Another vision took its place. Whik sat in a field surrounded by lifeless bodies. Massive stone walls hung in the air like fog, dangling over the corpses. Trees were uprooted, hovering over the holes where they once grew, dirt falling from their roots.  Whik looked to the towering castle walls and spotted the hole in the sky. A crisp cracking sound hit his ears as the sky tore apart farther. A void of expansive black ate away at the clouds.

Whik jolted upward. The walls of Frankford's basement shook. Dirt fell from the ceiling. The tremors were over moments later. He heard the faint shouts from outside. His head throbbed. He jumped to his feet and repositioned the heavy thing on the podium. There was no sign of the blood from his hand and the glow had all but faded. Reaching for the lantern, he hurried back up the ladder. He threw the rug back over the trapdoor, placed the lantern on the edge of the table as he had found it, and placed the flint next to that. Just as I left it.

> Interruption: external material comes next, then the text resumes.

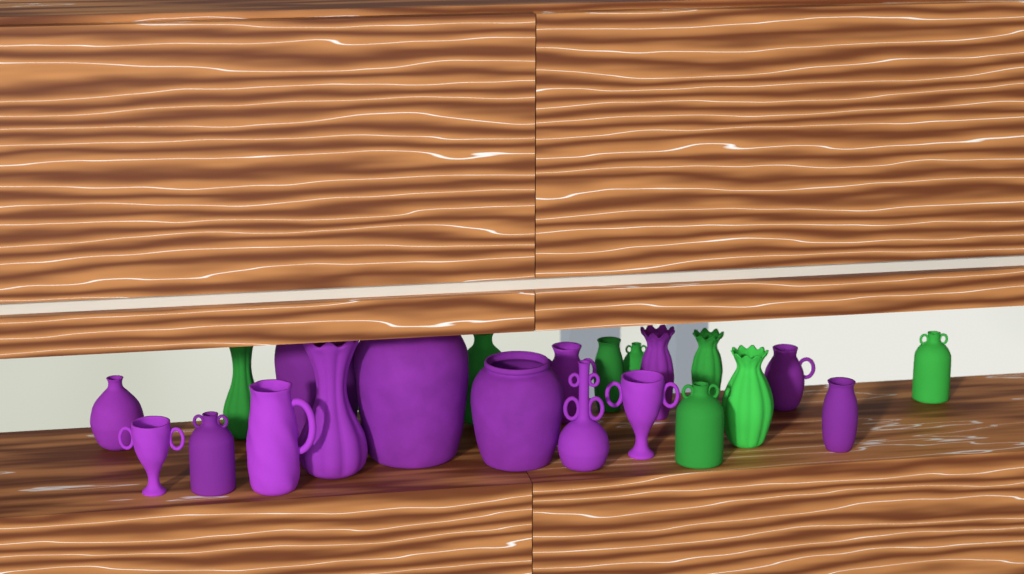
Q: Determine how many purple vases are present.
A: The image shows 14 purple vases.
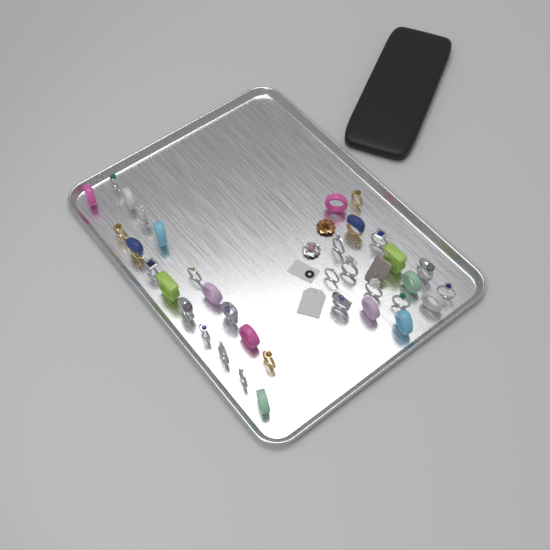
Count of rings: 36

Whik climbed back through the window, passed the windmill's blades that slowly turned, as if a giant had flicked one. He walked past the granary, past the family of swans that always waddled through town, and into the courtyard. He spotted Mrs. Hamlond picking up the pieces of a broken pot. Some children clung onto Sir Rolas' legs, but the Grimley brothers were nowhere to be seen.

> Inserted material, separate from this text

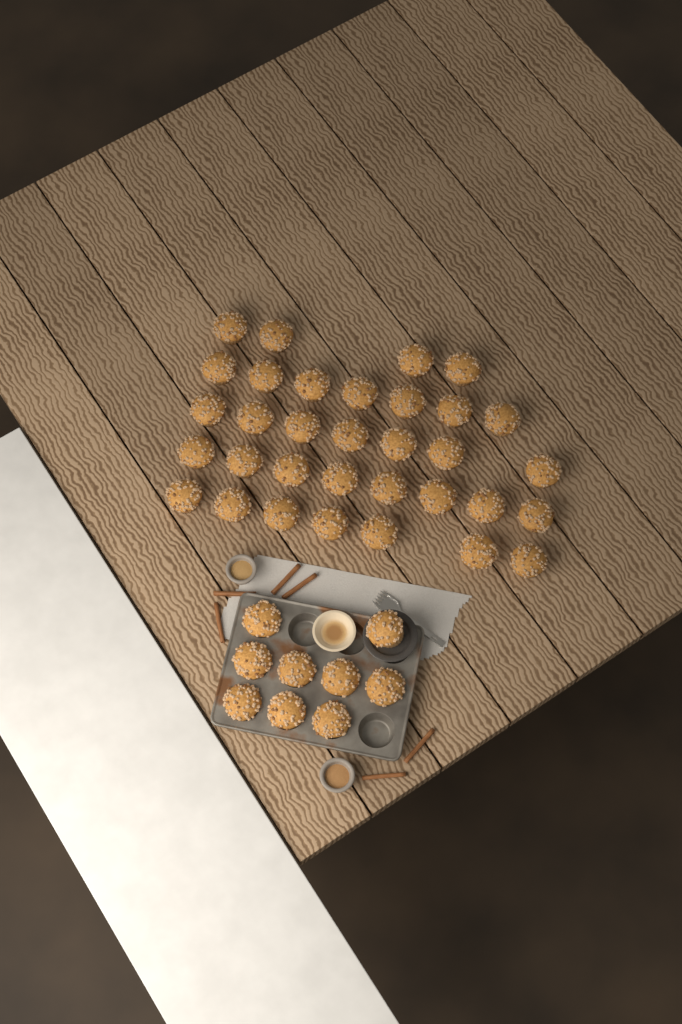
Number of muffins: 42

When he looked to the sky, he almost forgot to breathe. The split had widened. He strained his eyes to look into the gap, but he could see only darkness. It was as if a starless night had fallen in the jagged divide. Whik couldn't help but feel like he caused it.

He approached Margarie's tavern, the sign swaying from side to side. Standing in the alleyway, with sweat dripping down his face, was a very panicked Frankford Millstone.